Fröstelnd hatte sich Anna ihren breiten Seidenschal um den Oberkörper
geschlungen. Der leichte Regen, den ein warmer Westwind über die Stadt
versprühte, hatte das Haus etwas abgekühlt.
    Christian öffnete die Tür zum Besprechungszimmer und bot Anna einen
Stuhl an. Er bat sie, kurz auf ihn zu warten, denn er wollte Deterings Akte aus
seinem Zimmer holen. Christian ging hinaus und ließ Anna allein. Sicher wäre es
einfacher gewesen, Anna mit in sein Büro zu nehmen, um ihr das Foto von
Detering dort zu zeigen. Doch er wollte, daß sie sich die Pinnwand ansah. Die
Wand mit den toten Kindern. Eins neben dem anderen.

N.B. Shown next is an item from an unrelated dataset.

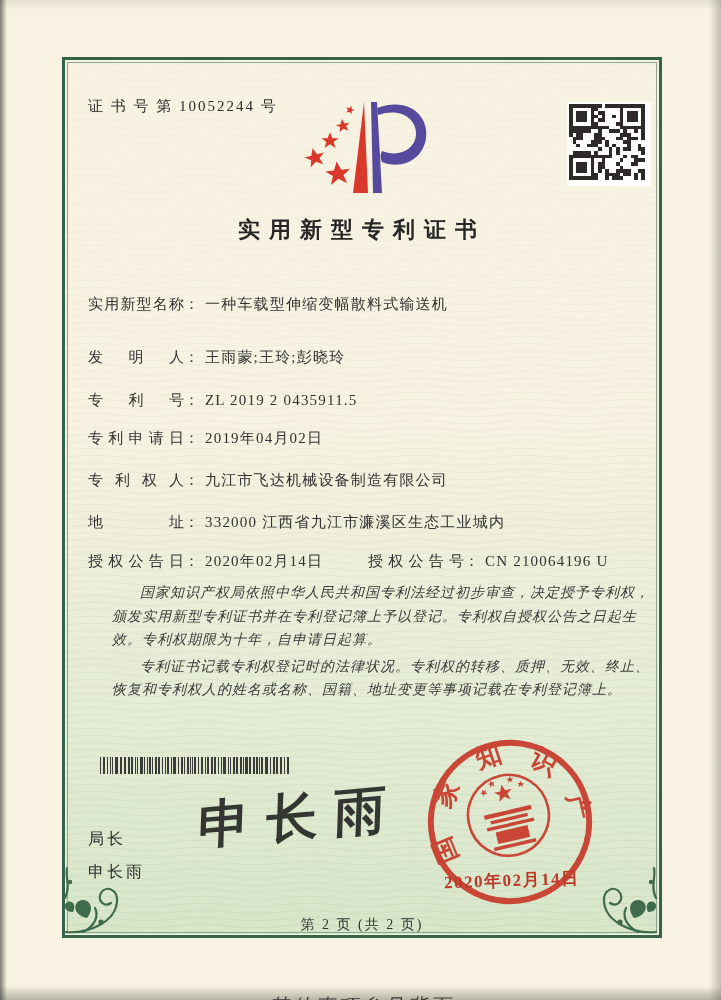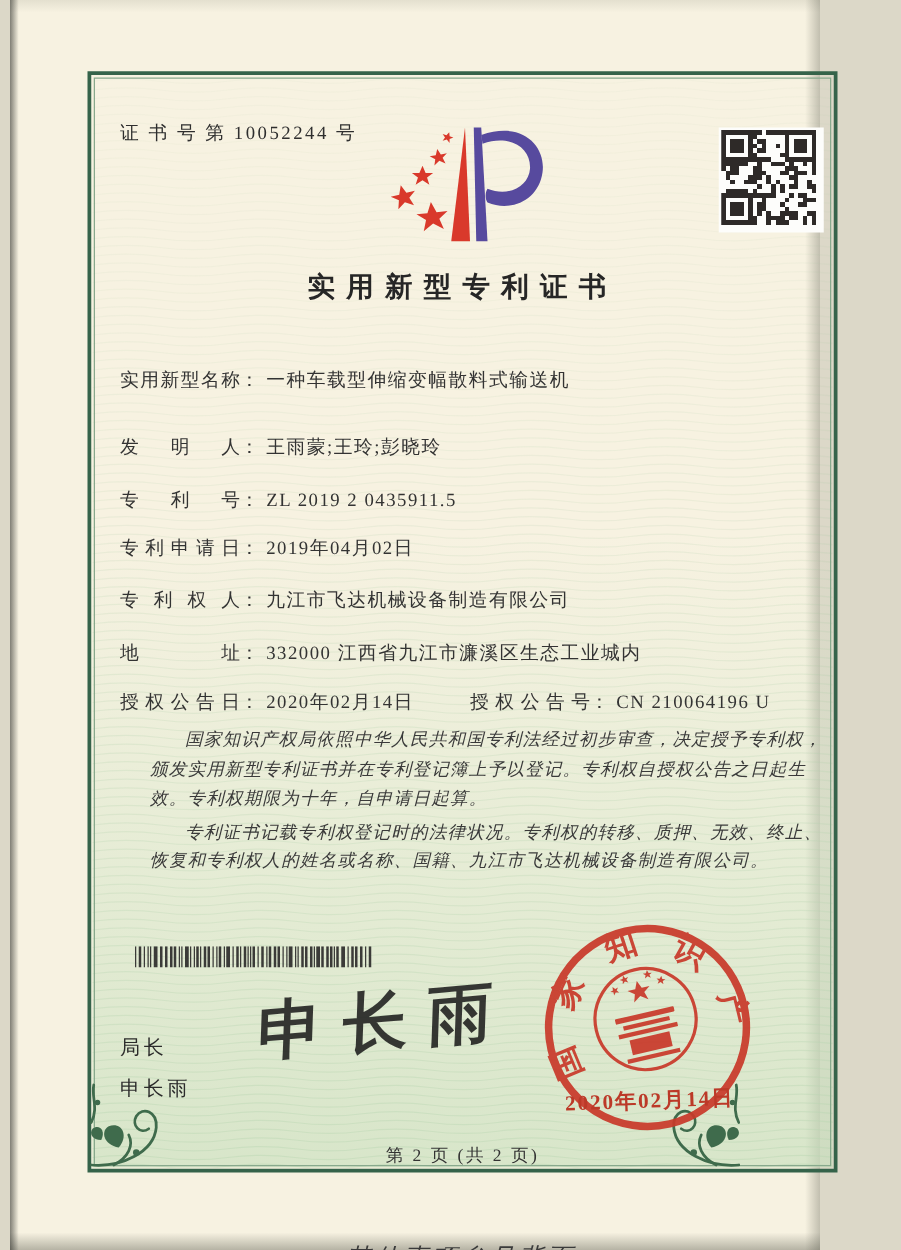"证 书 号 第 10052244" .page { left: 8px -> 0; width: 648px -> 721px }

    Als er mit der Vergrößerung von Deterings Paßfoto in der Hand
zurückkam, die Daniel per Computer erstellt hatte, stand Anna mit dem Rücken zu
ihm vor der Pinnwand. Sie wirkte verkrampft, drehte sich nur langsam zu ihm um,
als er sie ansprach. Ihr tränenverschleierter Blick sprach Bände. Sie hatte
verstanden, daß er rücksichtslos genug war, ihr dieses Grauen vor Augen zu
führen, damit sie es sich nicht noch anders überlegte und sich auf ihre
Schweigepflicht zurück und aus der Verantwortung zog.

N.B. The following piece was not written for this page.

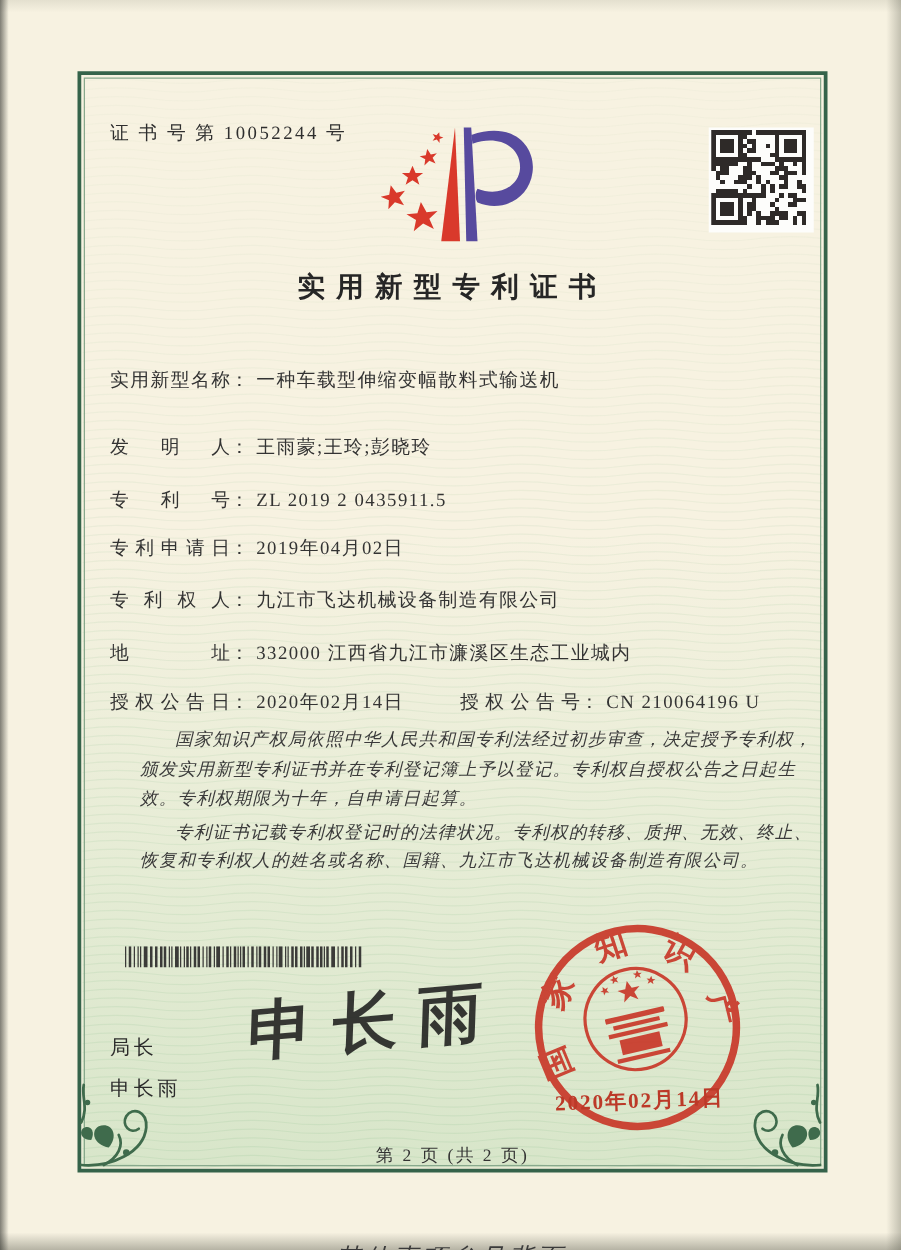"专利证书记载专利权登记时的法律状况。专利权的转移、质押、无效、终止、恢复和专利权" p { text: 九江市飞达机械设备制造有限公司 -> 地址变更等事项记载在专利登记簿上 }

    »Es tut mir leid«, versuchte er sich zu entschuldigen.
    Sie nahm ihm die Akte aus der Hand und sah auf das Foto.
    »Das ist er«, sagte sie müde. Sie war selbst überrascht, wie wenig
Kraft sie nach den paar Minuten vor der Pinnwand noch hatte, um empört,
entsetzt oder enttäuscht zu sein.

Samstag, 2. Juli
    Am nächsten Morgen war Christian schon um sieben Uhr im
Büro. Er hatte Anna am Vorabend unerlaubt Einblick in Deterings Akte gewährt,
damit sie eventuell noch zusätzliche Anhaltspunkte fand, die eindeutig bestätigten,
daß Detering ihr Patient war. Anna hatte daran jedoch keine Zweifel, und
Christian mußte sich eingestehen, daß er sie aus rein persönlichen Gründen
aufgehalten hatte: Er wollte sie in seiner Nähe behalten, am liebsten die ganze
Nacht. Doch Anna war völlig erschöpft, und er brachte sie schließlich nach
Hause. Sie wollte schlafen, nur schlafen. Offensichtlich war ihr das aber kaum
gelungen, denn am Morgen fand er auf seinem Computer im Büro eine Mail von ihr,
die sie um halb vier in der Nacht abgeschickt hatte:
    Lieber Christian,
    während wir im Präsidium waren, bekam ich eine neue Nachricht.
Sie lautete:
    Und als ich das fünfte Siegel öffnete, sah
ich unter dem Altar die Seelen derer, die hingeschlachtet worden waren um des
Wortes Gottes und des Zeugnisses willen, das sie festhielten. Und sie schrien
mit lauter Stimme: ›Wie lange, Herr, du Heiliger und Wahrhaftiger, (soll es
noch dauern), bis du Gericht hältst und unser Blut rächst an den Bewohnern der
Erde?‹ Da wurde einem jeden von ihnen ein weißes Gewand gegeben, und es wurde
ihnen gesagt, sie sollten sich noch eine kurze Zeit gedulden, bis auch ihre
Mitknechte vollzählig seien und ihre Brüder, die noch getötet werden sollten
wie sie.
    Ich habe die Stelle in der Bibel gefunden (konnte eh nicht
einschlafen). Es ist aus der Offenbarung, Kapitel 6, Vers 9. Was hältst Du
davon? »Offenbart« er sich so deutlich, damit er gefaßt wird? Oder bedeutet
das, daß er weitermachen will? Kannst du ihn stoppen?
    Alles Liebe, Anna
    Christian war nicht sicher, wie er das Verhalten dieses
Menschen zu interpretieren hatte. Jedenfalls hoffte er, daß das »geöffnete
fünfte Siegel« nicht bedeutete, daß irgendwo in Deutschland schon die fünfte
Kinderleiche lag. Jetzt galt es, die weitere Vorgehensweise genau abzuwägen.